There is some legitimate criticism of Sen. Elizabeth Warren, but she doesn't blink. Her principles are sound, and she articulates them clearly and consistently.

The implication was clear — when the proverbial s*** was going to hit the fan, Clinton blinked. She gave in. She forgot her principles.

There is some legitimate criticism of Warren, but she doesn't blink. Her principles are sound, and she articulates them clearly and consistently. And it is this skill — this combination of principle plus policy — that has made her not only into a formidable Democratic candidate, but also the actual front-runner in the race.

The random drawing Warren received in Wednesday’s debate meant she would not spar with many of the other front-runners who were stacked Thursday night: Biden, Sen. Kamala Harris, Mayor Pete Buttegieg and Sen. Bernie Sanders. This provided her with less of an opportunity to lob bombs at Biden and spar with the top tier, but in the short-term, it helped show the audience what it looks like to see Warren own the stage, a step above the just-happy-to-be-here's like Eric Swalwell. (Or was it Tim Ryan?)

Warren obviously has strong progressive support, but she also appears able to appeal to the two differing arms of the Democratic constituency, a key ability. Her only real competition for the progressive wing of the party is from Sanders, and the latest MoveOn poll has her well in the lead right now. (Of course, take all polls with a grain of salt right now.) But she knows how to speak to the center-left members of the party, with a pragmatic and practical approach. While Warren lags behind the current general polling leader Biden in a new Crooked Media survey of key early states, she is the clear “second choice,” as well as the choice of those who value “positions and policies” over electability measurements.

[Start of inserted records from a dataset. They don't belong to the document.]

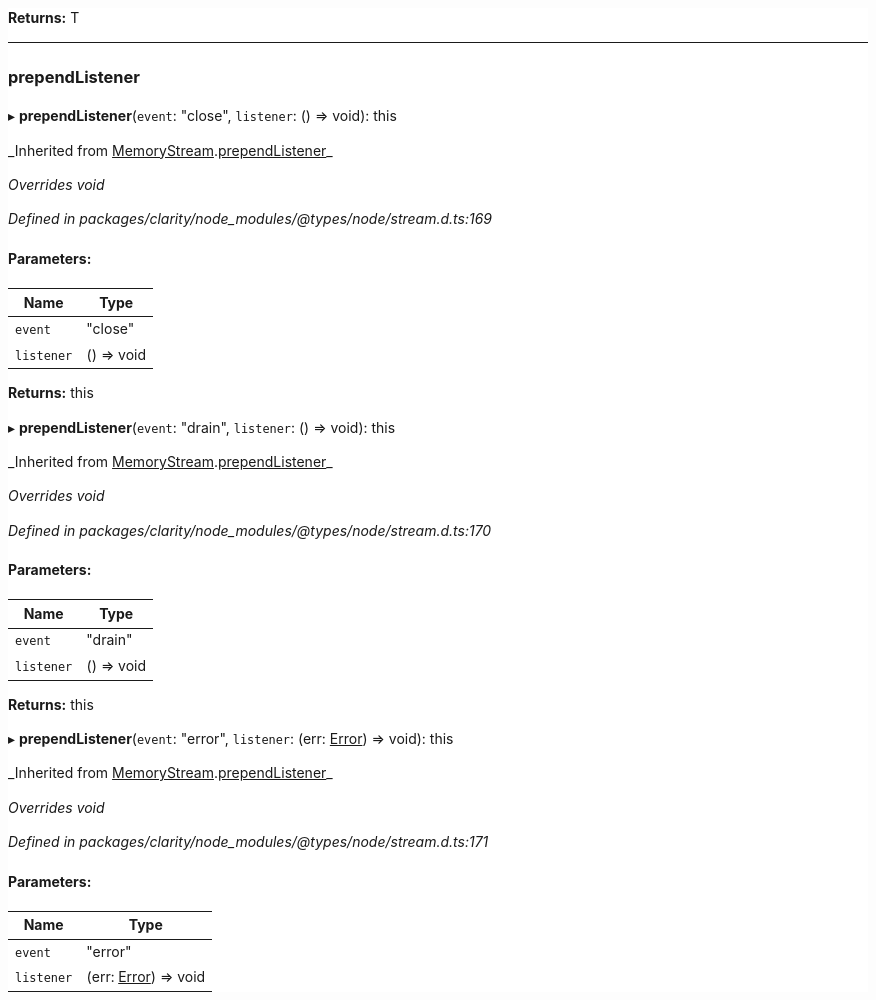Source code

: **Returns:** T

---

### prependListener

▸ **prependListener**(`event`: \"close\", `listener`: () => void): this

_Inherited from [MemoryStream](\_packages_clarity_src_utils_streamutil_.memorystream.md).[prependListener](_packages_clarity_src_utils_streamutil_.memorystream.md#prependlistener)\_

_Overrides void_

_Defined in packages/clarity/node_modules/@types/node/stream.d.ts:169_

#### Parameters:

| Name       | Type       |
| ---------- | ---------- |
| `event`    | \"close\"  |
| `listener` | () => void |

**Returns:** this

▸ **prependListener**(`event`: \"drain\", `listener`: () => void): this

_Inherited from [MemoryStream](\_packages_clarity_src_utils_streamutil_.memorystream.md).[prependListener](_packages_clarity_src_utils_streamutil_.memorystream.md#prependlistener)\_

_Overrides void_

_Defined in packages/clarity/node_modules/@types/node/stream.d.ts:170_

#### Parameters:

| Name       | Type       |
| ---------- | ---------- |
| `event`    | \"drain\"  |
| `listener` | () => void |

**Returns:** this

▸ **prependListener**(`event`: \"error\", `listener`: (err: [Error](_packages_clarity_src_providers_claritybin_index_.executionerror.md#error)) => void): this

_Inherited from [MemoryStream](\_packages_clarity_src_utils_streamutil_.memorystream.md).[prependListener](_packages_clarity_src_utils_streamutil_.memorystream.md#prependlistener)\_

_Overrides void_

_Defined in packages/clarity/node_modules/@types/node/stream.d.ts:171_

#### Parameters:

| Name       | Type                                                                                              |
| ---------- | ------------------------------------------------------------------------------------------------- |
| `event`    | \"error\"                                                                                         |
| `listener` | (err: [Error](_packages_clarity_src_providers_claritybin_index_.executionerror.md#error)) => void |
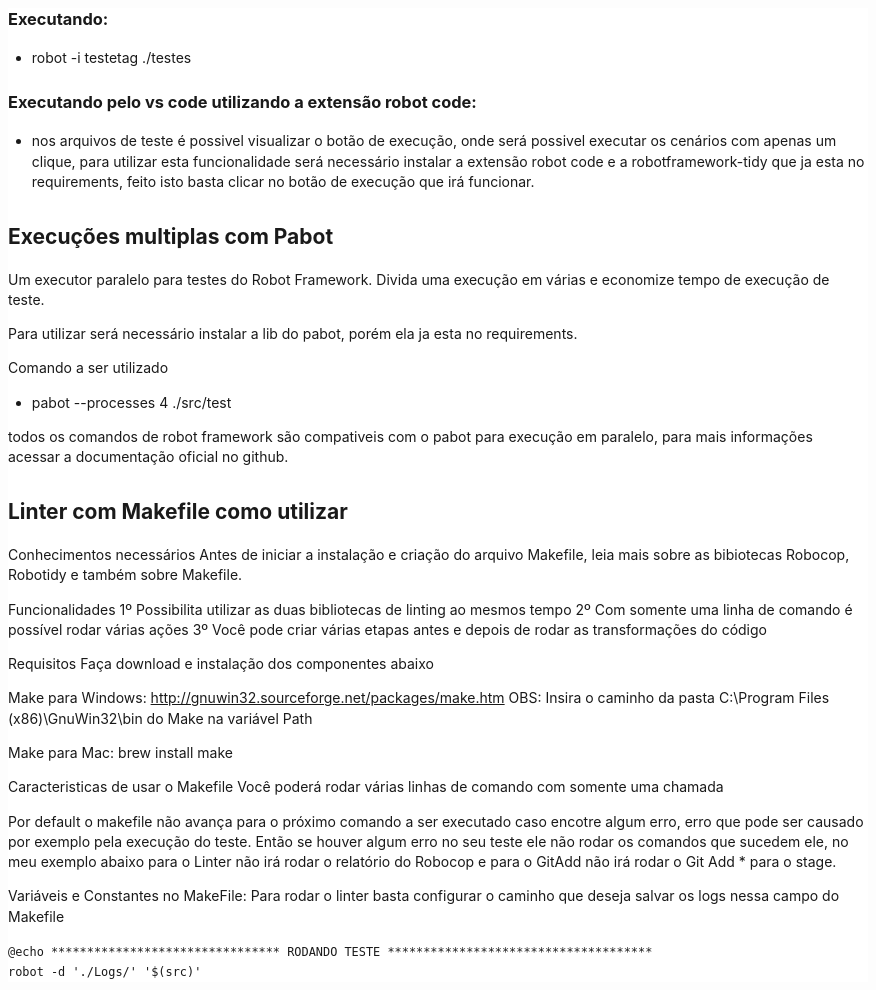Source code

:### Executando:
* robot -i testetag ./testes

### Executando pelo vs code utilizando a extensão robot code:
* nos arquivos de teste é possivel visualizar o botão de execução, onde será possivel executar os cenários com apenas um clique, para utilizar esta funcionalidade será necessário instalar a extensão robot code e a robotframework-tidy que ja esta no requirements, feito isto basta clicar no botão de execução que irá funcionar.

## Execuções multiplas com Pabot

Um executor paralelo para testes do Robot Framework. Divida uma execução em várias e economize tempo de execução de teste.

Para utilizar será necessário instalar a lib do pabot, porém ela ja esta no requirements.

 Comando a ser utilizado
* pabot --processes 4 ./src/test

todos os comandos de robot framework são compativeis com o pabot para execução em paralelo, para mais informações acessar a documentação oficial no github.

## Linter com Makefile como utilizar

Conhecimentos necessários
Antes de iniciar a instalação e criação do arquivo Makefile, leia mais sobre  as bibiotecas Robocop, Robotidy e também sobre Makefile.

Funcionalidades
1º Possibilita utilizar as duas bibliotecas de linting ao mesmos tempo
2º Com somente uma linha de comando é possível rodar várias ações
3º Você pode criar várias etapas antes e depois de rodar as transformações do código

Requisitos
Faça download e instalação dos componentes abaixo

Make para Windows: http://gnuwin32.sourceforge.net/packages/make.htm
OBS: Insira o caminho da pasta C:\Program Files (x86)\GnuWin32\bin do Make na variável Path

Make para Mac: brew install make 

Caracteristicas de usar o Makefile
Você poderá rodar várias linhas de comando com somente uma chamada

Por default o makefile não avança para o próximo comando a ser executado caso encotre algum erro, erro que pode ser causado por exemplo pela execução do teste. Então se houver algum erro no seu teste ele não rodar os comandos que sucedem ele, no meu exemplo abaixo para o Linter não irá rodar o relatório do Robocop e para o GitAdd não irá rodar o Git Add * para o stage.

Variáveis e Constantes no MakeFile:
Para rodar o linter basta configurar o caminho que deseja salvar os logs nessa campo do Makefile

    @echo ******************************** RODANDO TESTE *************************************
    robot -d './Logs/' '$(src)'	
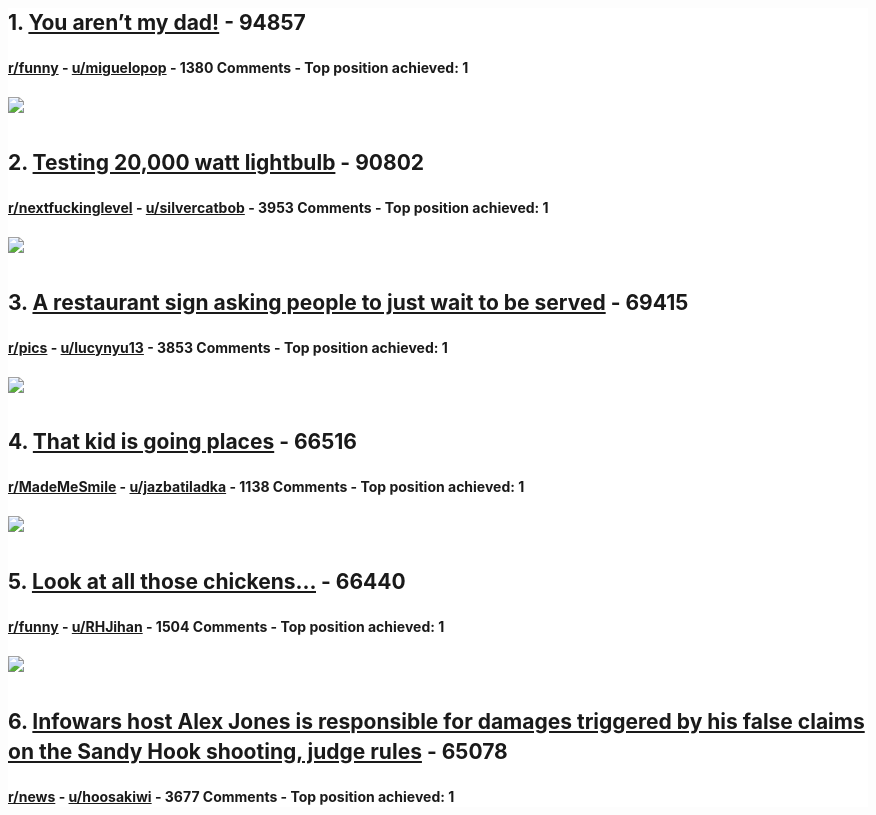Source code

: ## 1. [You aren’t my dad!](http://reddit.com/r/funny/comments/pz7e5l/you_arent_my_dad/) - 94857
#### [r/funny](http://reddit.com/r/funny) - [u/miguelopop](http://reddit.com/u/miguelopop) - 1380 Comments - Top position achieved: 1

<a href="https://v.redd.it/lejhyu8y5uq71"><img src="https://b.thumbs.redditmedia.com/AKI7EA6ryC5JQ69wO-M7pOsB1JX8a-mBEGIckt4iROQ.jpg"></img></a>

## 2. [Testing 20,000 watt lightbulb](http://reddit.com/r/nextfuckinglevel/comments/pz8lth/testing_20000_watt_lightbulb/) - 90802
#### [r/nextfuckinglevel](http://reddit.com/r/nextfuckinglevel) - [u/silvercatbob](http://reddit.com/u/silvercatbob) - 3953 Comments - Top position achieved: 1

<a href="https://i.imgur.com/RaDY6Fw.gifv"><img src="https://a.thumbs.redditmedia.com/BQr-DSIJVyIQOQF5ZlHNA6Ucr3KTkrFJDbmS_SoGcM0.jpg"></img></a>

## 3. [A restaurant sign asking people to just wait to be served](http://reddit.com/r/pics/comments/pzeb4s/a_restaurant_sign_asking_people_to_just_wait_to/) - 69415
#### [r/pics](http://reddit.com/r/pics) - [u/lucynyu13](http://reddit.com/u/lucynyu13) - 3853 Comments - Top position achieved: 1

<a href="https://i.redd.it/1scfzt7tvvq71.png"><img src="https://b.thumbs.redditmedia.com/40ujehV57sQ8_BD628qL0wxc5RwxjVPJbF-qOk2WGTw.jpg"></img></a>

## 4. [That kid is going places](http://reddit.com/r/MadeMeSmile/comments/pzfd9n/that_kid_is_going_places/) - 66516
#### [r/MadeMeSmile](http://reddit.com/r/MadeMeSmile) - [u/jazbatiladka](http://reddit.com/u/jazbatiladka) - 1138 Comments - Top position achieved: 1

<a href="https://i.redd.it/l75100m95wq71.jpg"><img src="https://b.thumbs.redditmedia.com/OUbfXH7vhqf6wxnuK_w77ENNMiYn_fF-lAX1I86X9TM.jpg"></img></a>

## 5. [Look at all those chickens...](http://reddit.com/r/funny/comments/pz4m8q/look_at_all_those_chickens/) - 66440
#### [r/funny](http://reddit.com/r/funny) - [u/RHJihan](http://reddit.com/u/RHJihan) - 1504 Comments - Top position achieved: 1

<a href="https://v.redd.it/fpap7nut7tq71"><img src="https://b.thumbs.redditmedia.com/KuBEG9DJwnA6HbZtdlv5ZJ9-DVHEpsix5dygJYoBRaQ.jpg"></img></a>

## 6. [Infowars host Alex Jones is responsible for damages triggered by his false claims on the Sandy Hook shooting, judge rules](http://reddit.com/r/news/comments/pz4tiq/infowars_host_alex_jones_is_responsible_for/) - 65078
#### [r/news](http://reddit.com/r/news) - [u/hoosakiwi](http://reddit.com/u/hoosakiwi) - 3677 Comments - Top position achieved: 1
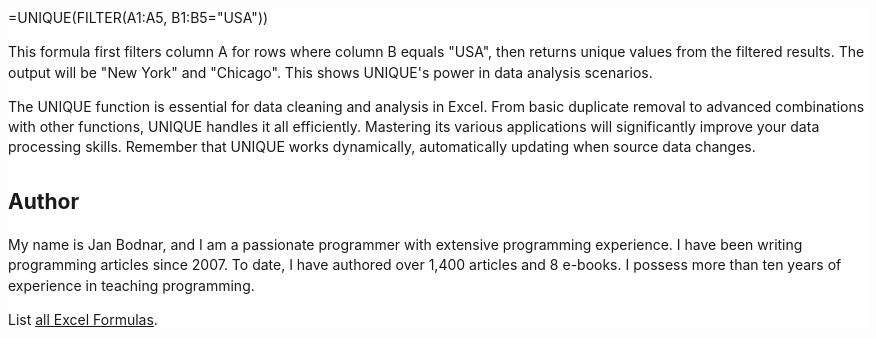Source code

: 
=UNIQUE(FILTER(A1:A5, B1:B5="USA"))

This formula first filters column A for rows where column B equals "USA", then 
returns unique values from the filtered results. The output will be "New York" 
and "Chicago". This shows UNIQUE's power in data analysis scenarios.

The UNIQUE function is essential for data cleaning and analysis in 
Excel. From basic duplicate removal to advanced combinations with other 
functions, UNIQUE handles it all efficiently. Mastering its various applications 
will significantly improve your data processing skills. Remember that UNIQUE 
works dynamically, automatically updating when source data changes.

## Author

My name is Jan Bodnar, and I am a passionate programmer with extensive
programming experience. I have been writing programming articles since 2007.
To date, I have authored over 1,400 articles and 8 e-books. I possess more
than ten years of experience in teaching programming.

List [all Excel Formulas](/all/#excel).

I wrote this week about how winning presidential candidates separate themselves from the pack with a secret ingredient of sorts that includes habits and flaws. They need some element of aspirational relatability. Warren has leaned into her nerdiness, to great success. She has plans, for practically everything. They are both serious and substantive, as well as, in some cases, surprisingly appealing to presumed ideological enemies like Tucker Carlson on Fox News. “Giant corporations have exactly one loyalty and that is to profits, and if they can save a nickel by moving a job to Mexico or Asia or Canada, they’re going to do it,” Warren said during the debate, sounding positively Trump-ian. “Any corporation can come and use that research, they can make all kinds of products from it, but they have to manufactured right here in the United States of America.”

And speaking of the president, while he went off on other Democratic candidates in a recent Time Magazine interview, he conceded that Warren is “doing pretty well.”

And don’t think the same push that drove Barack Obama in 2008, and then drove so many Trump voters in 2016, can’t drive Warren to success in 2020. The same sort of anti-corporate, pro-little guy, anti-Wall Street and even anti-D.C. sentiment that drove Trump to obliterate his 2016 primary opponents can push Warren ahead of those who feel tired of establishment stalwarts like Biden. And as she exposed in that 2004 interview with Moyers, she’s not afraid to get real about the legacy political class.

She’ll face challenges — she has never fully reckoned with the damage her Native American lineage and botched explanation did in the minds of a public that values “authenticity” in the Oval Office. (And her interview with Charlemagne tha God recently was a good example of the kind of media moment she needs to capitalize on next time). She has been, occasionally, painfully awkward on Instagram.

But at her core, Warren is not a politician. And as we saw in 2016, “not a politician” is exactly the kind of trait that resonates right now in America. Wednesday was the first step in a campaign that will need to spotlight Warren’s skill set to a wide audience. With the other top-tier candidates — Sanders, Biden, Harris and Buttigieg — in Thursday’s debate, her moment may be fleeting. But don’t be surprised if, almost exactly a year from now, Warren is accepting the nomination in Milwaukee. Then comes the bigger challenge of the professor versus the reality TV star. If she can stay who she was Wednesday night, she’ll be well on her way to pulling off the upset.